In July 2012, the European Commission charged Servier, along with Teva ($TEVA), Unichem and a subsidiary, Slovenia's largest drugmaker Krka, Lupin and Matrix, which is now part of Mylan ($MYL), for working out deals that it believes kept generics of Servier's blood pressure drug perindopril off the market and costing consumers significant money.

The fines today total €427.7 million ($582.2 million), with Servier taking the biggest hit, €331 million ($450 million), Bloomberg reported. Lupin was fined €40 million, Mylan €17.2 million, Teva €15.6 million, Krka €10 million, and Unichem Laboratories and a subsidiary €14 million.

Pay-for-delay litigation has been going on in the U.S. for some years. Europe took up the issue with an investigation in 2008 that didn't result in any action until last year but has been rolling out fines in short order since. In June 2013 it levied fines totaling €146 million ($195.5 million) against Denmark's Lundbeck, Merck KGaA and some other drugmakers for holding up generics of its blockbuster antidepressant, Celexa.

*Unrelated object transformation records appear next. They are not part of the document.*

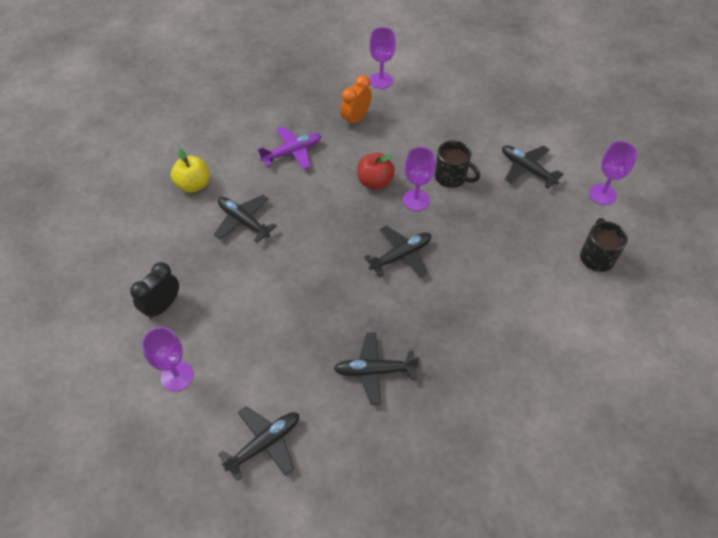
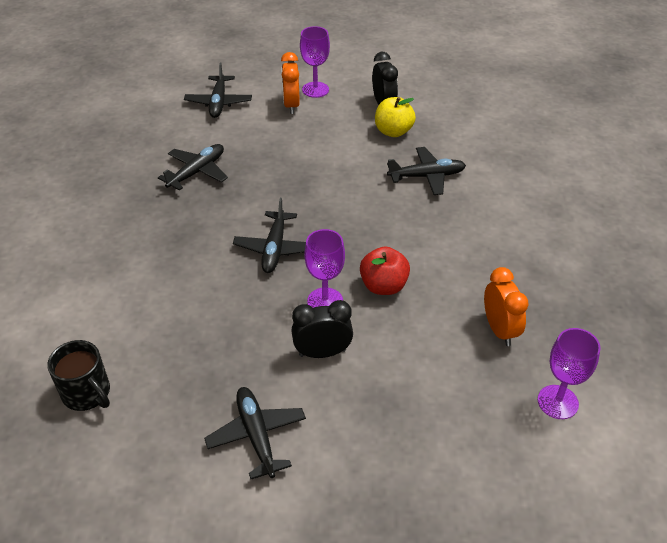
camera: 130 degrees right, 10 degrees down
(194, 185) = (506, 168): yellow apple -> yellow apple (393, 131)
(219, 376) = (291, 105): none -> orange clock
(292, 152) = (490, 249): purple plane -> none
(451, 177) = (322, 352): black mug -> black clock
(527, 169) = (256, 435): black plane -> black plane turned 105 degrees counterclockwise
(602, 194) = (137, 481): purple goblet -> none

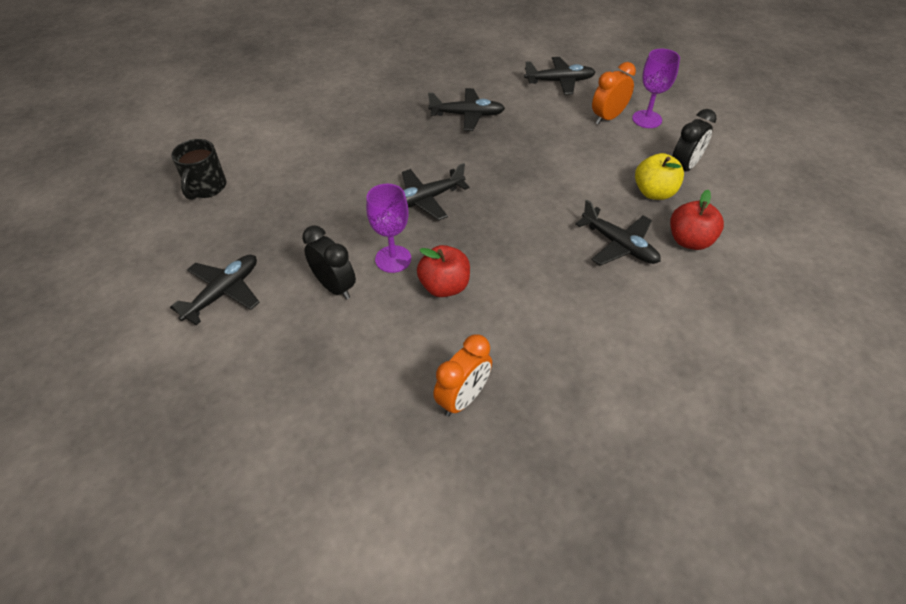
camera: 55 degrees right, 5 degrees up
(218, 103) = (560, 81): black plane -> black plane turned 150 degrees counterclockwise
(453, 144) = (689, 241): none -> red apple
(557, 402) = (405, 492): purple goblet -> none

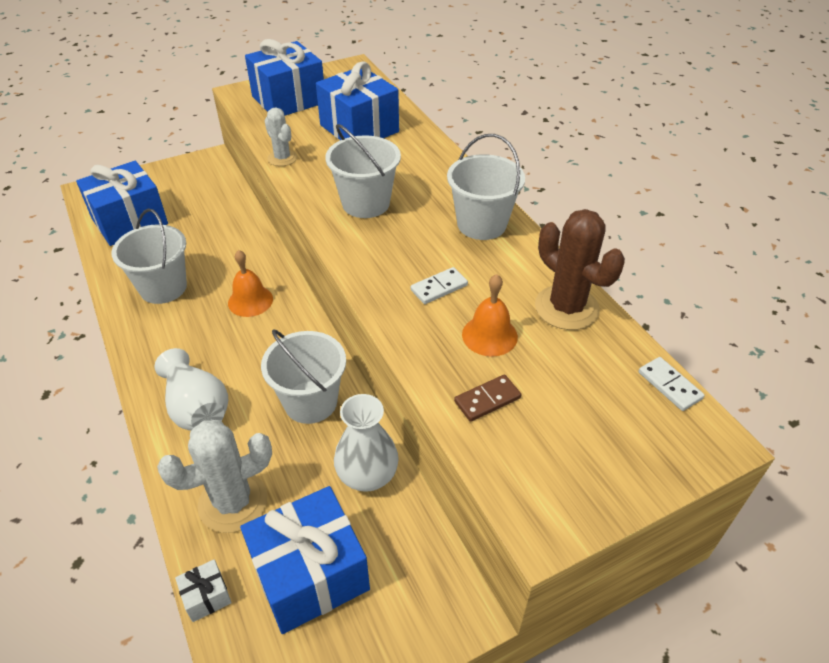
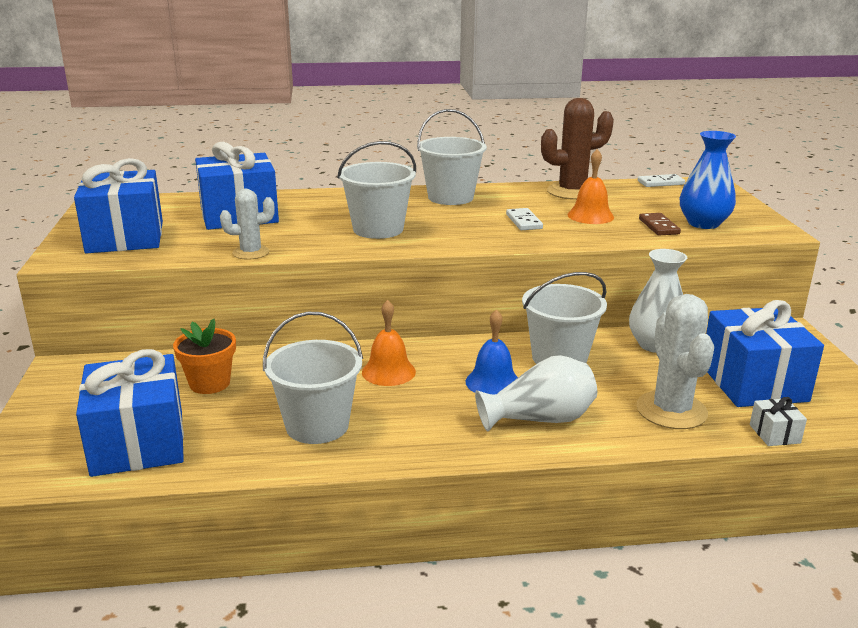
camera: 70 degrees left, 20 degrees down
(208, 222) = (210, 383): none -> orange flower pot
(251, 365) = (493, 382): none -> blue bell
(525, 443) = (703, 223): none -> blue vase

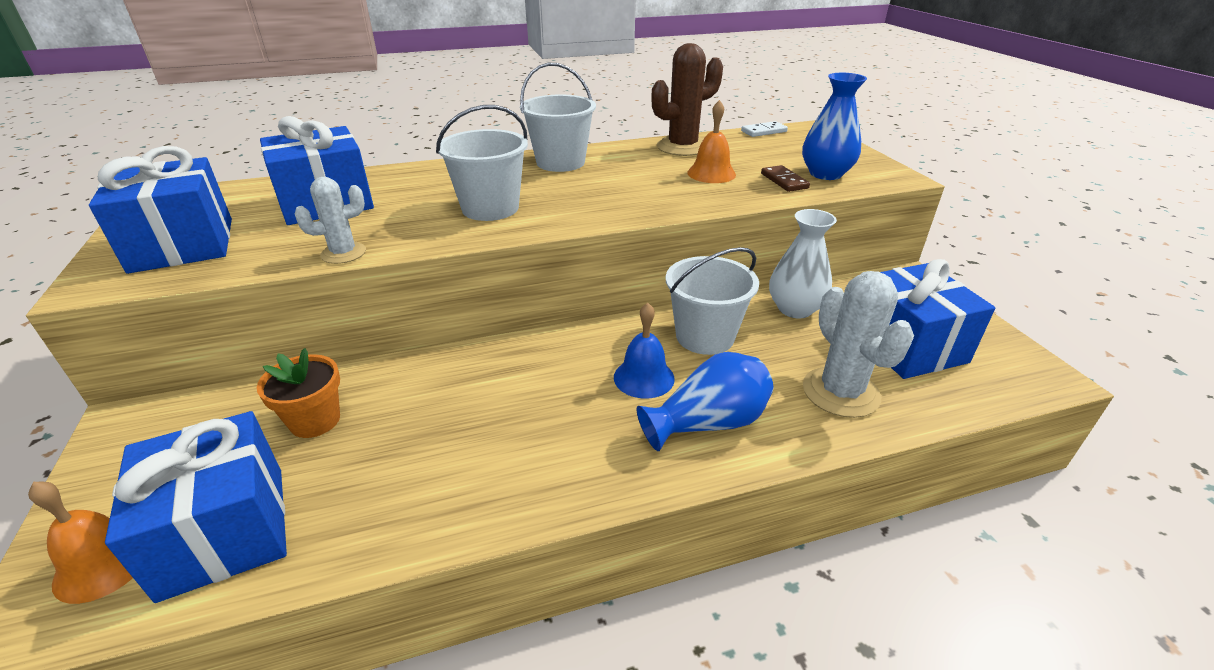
camera: 10 degrees left, 10 degrees up
(317, 425) = (454, 468): white bucket -> none
(388, 371) = (526, 377): orange bell -> orange bell (103, 563)
(524, 221) = (646, 186): white domino -> none
(540, 419) = (708, 423): white vase -> blue vase
(774, 434) = (954, 410): white gift -> none

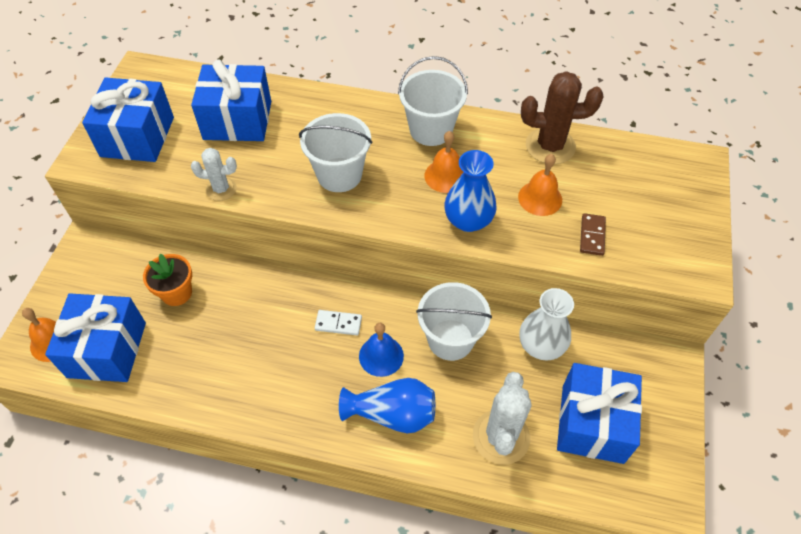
camera: 30 degrees right, 20 degrees up
(607, 182) = (445, 176): none -> orange bell
(763, 131) = (649, 148): white domino -> white domino (338, 323)
(825, 174) = (639, 241): blue vase -> blue vase (468, 220)

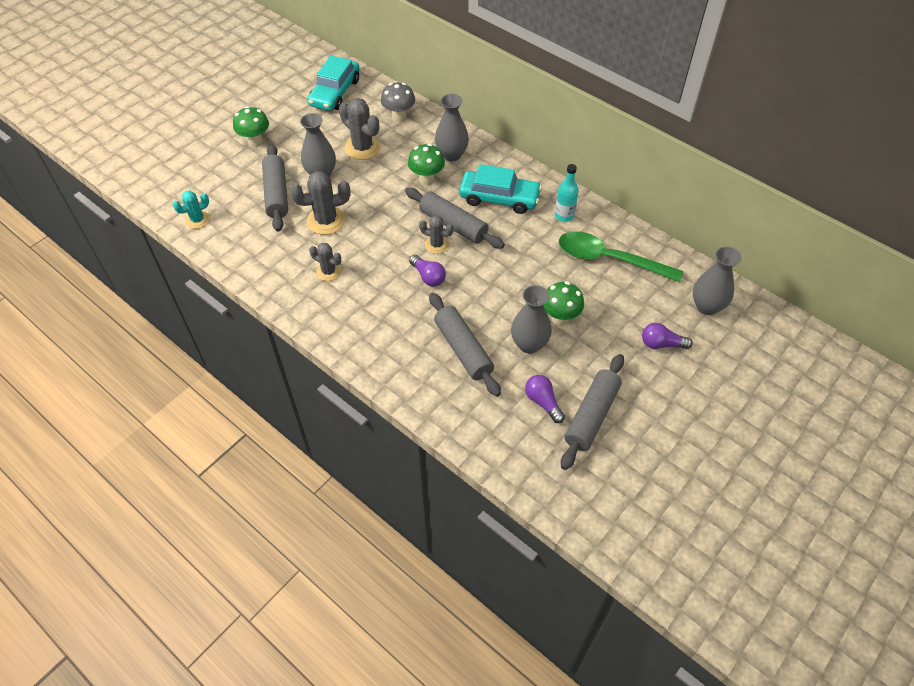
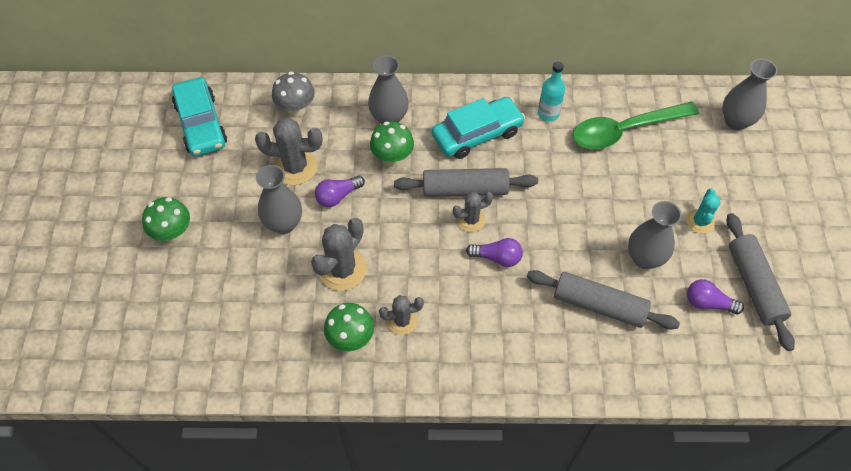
camera: 40 degrees left, 5 degrees up
(197, 220) = (207, 365): turquoise cactus -> turquoise cactus (700, 221)
(277, 194) = (261, 276): grey rolling pin -> none
(560, 318) = (643, 215): green mushroom -> green mushroom (351, 339)
(661, 344) = (738, 180): purple light bulb -> purple light bulb (338, 196)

Then in December they hit Johnson & Johnson ($JNJ) and Novartis ($NVS) with fines of €16.3 million, or about $22 million, for keeping a generic version of a powerful painkiller off the market.

Drugmakers in Europe and the U.S. argue that settling patent litigation under specific terms is a way to set aside uncertain and costly lawsuits. They contend it does not keep generics off the market any longer than their patents would have. A deal in 2006 between Servier and Krka, allowed the Slovenian drugmaker to sell a generic in some Eastern European countries but not in the U.K. The company said it believed it had a right to avoid the risks of litigation and had no "duty to take an action to revoke the patent granted by the European patent authorities."

But European regulators are not buying the arguments, saying it is costing consumers, and so government budgets, significant sums. In the Lundbeck case, they say that keeping generics of citalopram off the market kept prices artificially high. Prices for the drug dropped by 90% when generics finally came to market.